Frunciendo el ceño, murmuró: "Últimamente no te veo con buen semblante, creo que realmente deberías hacerte un examen. La última vez hasta soñé que tenías una enfermedad terminal, pero seguro es por el exceso de trabajo. De ahora en adelante, iremos a la empresa por turnos ,o tienes que hacerlo siempre tú, yo también puedo encargarme del trabajo."
Alan tenía una expresión de auténtico terror. Como si recordara aquel sueño, sacudió la cabeza con fuerza. "¡Elián no podría tener una enfermedad así! ¡Definitivamente es mi sueño el que está mal! ¿Cómo pude soñar algo así? ¡Debo estar loco!
Hermano, mira, como siempre te niegas a seguir el tratamiento, ya hasta me has causado un trauma." Mientras comía, Alan continuó: "Pase lo que pase hoy, olvídate de la empresa. Apaga tu celular y si necesitan algo, que me llamen directamente a mí."
Elián lo miró y no pudo evitar suspirar levemente. "De verdad, estoy bien.
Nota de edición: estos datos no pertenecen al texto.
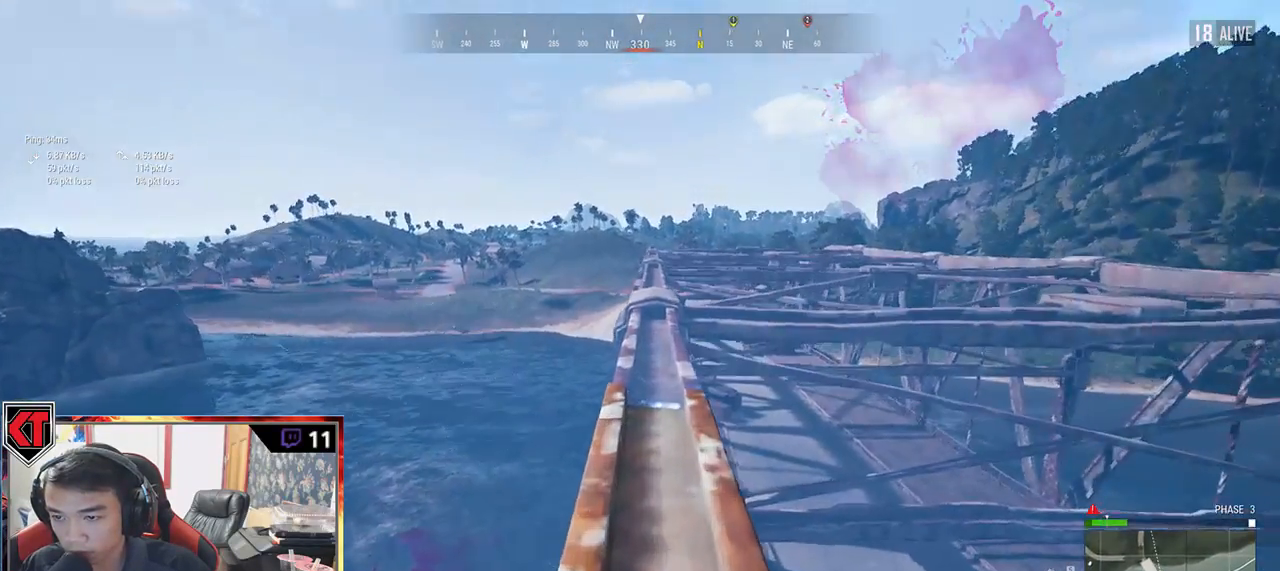
{"keys": ["shift", "w"], "mouse": [], "events": []}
Además, ¿tú no eras el que no quería hacerse cargo de la empresa?"
"No quiero, pero si se trata de ti, es diferente. Tú eres lo más importante para mí, no puedo perderte." Alan le sonrió a Elián. "No te preocupes. Aunque no me guste lidiar con esto, soy perfectamente capaz de hacerlo. No me subestimes."
Elián asintió. "Está bien. De todas formas, tarde o temprano tendrás que aprender a manejarlo. Yo puedo ayudarte por un tiempo, pero no podré hacerlo toda la vida."
Alan no recibió bien esas palabras, lo miró con descontento y protestó: "¿Por qué no podrías ayudarme toda la vida? ¡Me lo prometiste! Dijiste que siempre estarías para mí. Yo te necesito, así que no busques excusas para marcharte. Además, tú mismo lo dijiste: aunque me salvaste en aquel entonces, tú también estabas al borde de la muerte. Sin mí, habrías muerto. Así que nos salvamos mutuamente, por eso, estamos unidos para siempre. ¡No intentes huir! Si lo haces, no me va a gustar."
Elián le dedicó una sonrisa llena de ternura.